=== Begin Enclosure ===
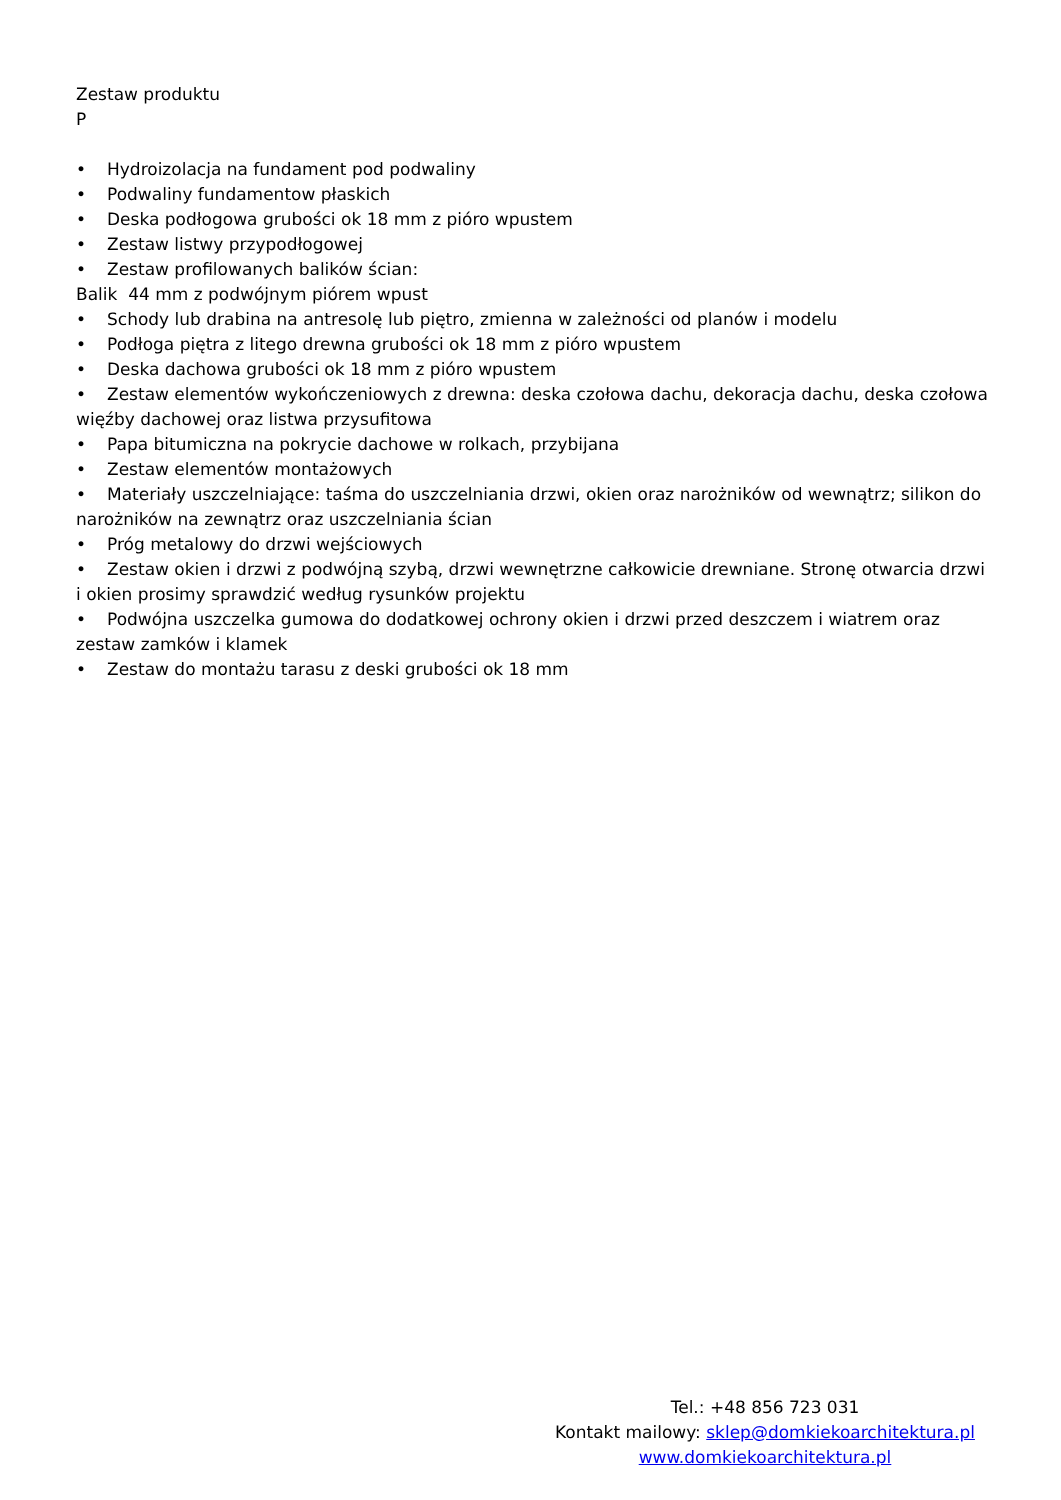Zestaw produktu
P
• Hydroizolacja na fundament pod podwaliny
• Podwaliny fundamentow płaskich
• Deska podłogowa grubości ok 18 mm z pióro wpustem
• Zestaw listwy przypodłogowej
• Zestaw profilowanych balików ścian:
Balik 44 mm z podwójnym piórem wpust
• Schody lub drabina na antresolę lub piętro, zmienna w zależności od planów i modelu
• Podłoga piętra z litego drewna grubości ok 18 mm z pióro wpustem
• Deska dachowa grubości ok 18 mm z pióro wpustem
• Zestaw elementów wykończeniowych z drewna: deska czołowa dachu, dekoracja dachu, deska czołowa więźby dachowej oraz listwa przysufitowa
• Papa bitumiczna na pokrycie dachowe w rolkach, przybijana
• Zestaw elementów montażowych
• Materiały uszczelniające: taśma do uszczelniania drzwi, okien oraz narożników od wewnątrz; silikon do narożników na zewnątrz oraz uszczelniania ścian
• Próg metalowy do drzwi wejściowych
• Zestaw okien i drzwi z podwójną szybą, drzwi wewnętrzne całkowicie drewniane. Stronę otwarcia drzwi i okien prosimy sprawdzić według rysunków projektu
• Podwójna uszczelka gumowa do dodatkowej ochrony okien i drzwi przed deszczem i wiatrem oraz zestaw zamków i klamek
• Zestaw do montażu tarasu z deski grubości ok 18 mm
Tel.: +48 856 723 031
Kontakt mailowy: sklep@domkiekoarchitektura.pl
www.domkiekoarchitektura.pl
=== End Enclosure ===
Work to complete: Retype, without changes, the lines from the line holding "drewna grubości ok 18 mm z pióro wpustem" to the end of the data, both ends included.

Result for this exercise:
• Podłoga piętra z litego drewna grubości ok 18 mm z pióro wpustem
• Deska dachowa grubości ok 18 mm z pióro wpustem
• Zestaw elementów wykończeniowych z drewna: deska czołowa dachu, dekoracja dachu, deska czołowa więźby dachowej oraz listwa przysufitowa
• Papa bitumiczna na pokrycie dachowe w rolkach, przybijana
• Zestaw elementów montażowych
• Materiały uszczelniające: taśma do uszczelniania drzwi, okien oraz narożników od wewnątrz; silikon do narożników na zewnątrz oraz uszczelniania ścian
• Próg metalowy do drzwi wejściowych
• Zestaw okien i drzwi z podwójną szybą, drzwi wewnętrzne całkowicie drewniane. Stronę otwarcia drzwi i okien prosimy sprawdzić według rysunków projektu
• Podwójna uszczelka gumowa do dodatkowej ochrony okien i drzwi przed deszczem i wiatrem oraz zestaw zamków i klamek
• Zestaw do montażu tarasu z deski grubości ok 18 mm
Tel.: +48 856 723 031
Kontakt mailowy: sklep@domkiekoarchitektura.pl
www.domkiekoarchitektura.pl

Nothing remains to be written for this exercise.